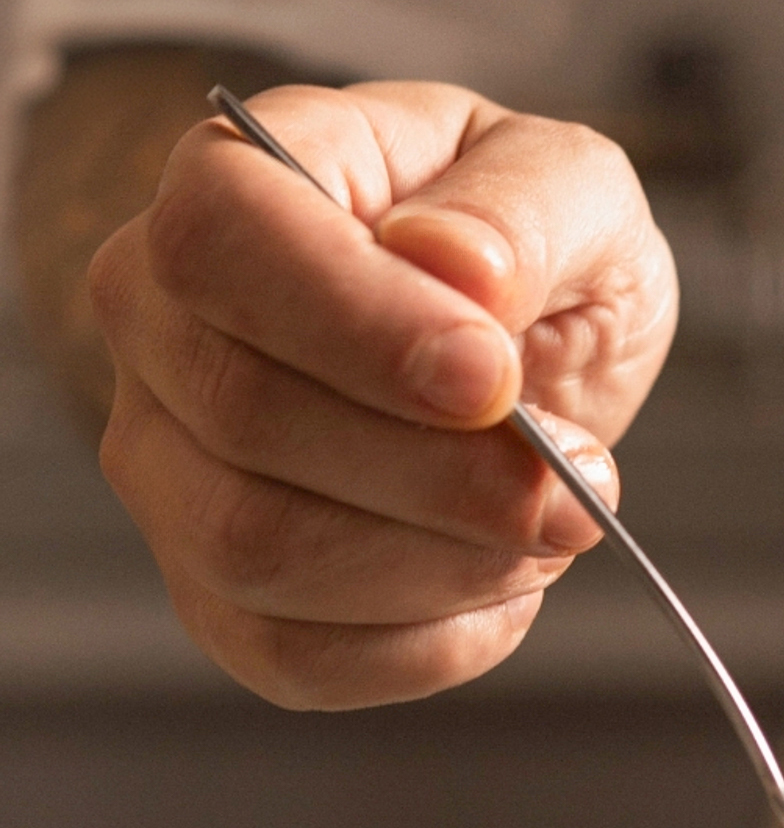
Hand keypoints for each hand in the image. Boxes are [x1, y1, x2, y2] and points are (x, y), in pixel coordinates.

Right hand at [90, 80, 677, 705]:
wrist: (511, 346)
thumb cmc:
= = = = =
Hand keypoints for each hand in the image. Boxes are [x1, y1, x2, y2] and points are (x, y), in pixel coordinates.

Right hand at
= = = = =
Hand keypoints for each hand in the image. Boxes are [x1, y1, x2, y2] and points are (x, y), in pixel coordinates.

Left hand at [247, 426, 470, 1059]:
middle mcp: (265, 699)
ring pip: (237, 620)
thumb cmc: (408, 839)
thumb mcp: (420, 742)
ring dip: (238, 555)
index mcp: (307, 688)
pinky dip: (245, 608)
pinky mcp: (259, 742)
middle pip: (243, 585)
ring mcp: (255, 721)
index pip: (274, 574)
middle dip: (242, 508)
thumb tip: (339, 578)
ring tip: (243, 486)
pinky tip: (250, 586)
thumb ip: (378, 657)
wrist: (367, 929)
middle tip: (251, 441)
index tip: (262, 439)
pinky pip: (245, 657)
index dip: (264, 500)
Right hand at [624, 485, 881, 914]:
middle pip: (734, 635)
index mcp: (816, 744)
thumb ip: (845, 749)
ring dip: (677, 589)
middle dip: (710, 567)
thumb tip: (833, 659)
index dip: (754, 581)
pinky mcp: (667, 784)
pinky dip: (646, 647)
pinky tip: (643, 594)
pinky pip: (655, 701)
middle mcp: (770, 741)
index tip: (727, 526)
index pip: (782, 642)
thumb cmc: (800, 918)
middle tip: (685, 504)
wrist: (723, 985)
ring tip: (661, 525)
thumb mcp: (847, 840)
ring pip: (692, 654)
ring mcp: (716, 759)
= = = = =
→ The problem
Write out exactly the lines that fall from the line with "ring dip: (677, 589)" to the line with "ring mcp: (716, 759)" in the records above, keeping both ends.

→ Result of the task
ring dip: (677, 589)
middle dip: (710, 567)
thumb tip: (833, 659)
index dip: (754, 581)
pinky mcp: (667, 784)
pinky dip: (646, 647)
pinky tip: (643, 594)
pinky pip: (655, 701)
middle mcp: (770, 741)
index tip: (727, 526)
index pip: (782, 642)
thumb cmc: (800, 918)
middle tip: (685, 504)
wrist: (723, 985)
ring tip: (661, 525)
thumb mcp: (847, 840)
ring pip: (692, 654)
ring mcp: (716, 759)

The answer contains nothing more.